Neighborhoods are neglected, housing needs for poorer residents are slighted and children remain uneducated to the harmfulness of drugs, she said.

"While the other candidates are talking about getting involved, I'm already involved," she said.

She serves on the local school attendance review board, is an emergency translator for the Police Department, a volunteer at the 911 emergency center and a block captain for Neighborhood Watch.

She also helped coordinate recent Hispanic Career Awareness Week activities at Poly High School and is on the city's Cinco de Mayo committee, she said.

She is proud that she is the only full-time woman Latino probate referee in the state. In that full-time appointive position, she appraises the assests of estates for tax purposes.


Trained as a medical laboratory technician, educated as an anthropologist, possessor of a teaching credential in adult education, Rosenberg, 56, is a self-styled community activist running on a platform of renters' ights.

Rosenberg, who said he has been self-employed since leaving a job as a high school janitor in 1978, said he personally discovered the perils of Long Beach apartment living 2 1/2 years ago, when his rent was increased from $265 a month to $410.

He opposes rent control in its usual form, favoring instead a plan through which prospective renters would get from landlords a statement about rent increases and tenant turnovers for the previous year. The landlord would also provide a "good faith" projection of his anticipated expenses. After that, if the landlord imposed a steep increase, a city arbitration board could be called upon to rule on its fairness.

Explaining that platform, Rosenberg has solicited voters' pledges of support and given them his own "IOU" commitment to "affordable housing," he said.


An up-through-the-ranks retired Navy lieutenant, Taylor, 45, said he is eager to reduce crime by identifying the buildings where criminals live, then using the city's condemnation power for redevelopment zones to force the cleanup or demolition of those slum dwellings.

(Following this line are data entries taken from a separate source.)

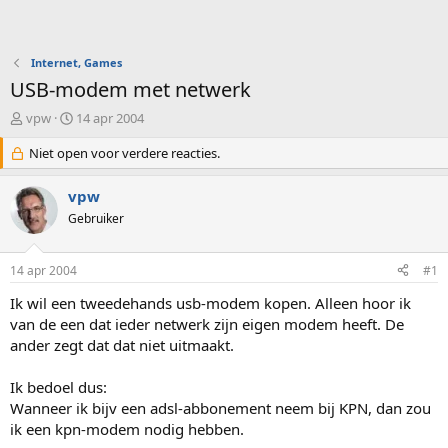
Internet, Games
USB-modem met netwerk
O
S
vpw
14 apr 2004
n
t
d
Niet open voor verdere reacties.
a
e
r
r
t
vpw
w
d
Gebruiker
e
a
r
t
p
u
14 apr 2004
#1
s
m
t
Ik wil een tweedehands usb-modem kopen. Alleen hoor ik
a
van de een dat ieder netwerk zijn eigen modem heeft. De
r
ander zegt dat dat niet uitmaakt.
t
e
Ik bedoel dus:
r
Wanneer ik bijv een adsl-abbonement neem bij KPN, dan zou
ik een kpn-modem nodig hebben.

Displaced residents of such apartments would get relocation benefits up to $4,200 and thus would not be victims of the city actions, Taylor said.

As a councilman, Taylor said, he would also introduce an ordinance to force parents of minors who spray graffiti to pay for its cleanup, and he would let "panhandlers and drifters know they aren't welcome" through strict enforcement of laws.

Taylor, who drew 10% of the District 1 vote in 1982, is an electrical engineer. He said he would work full time as a councilman.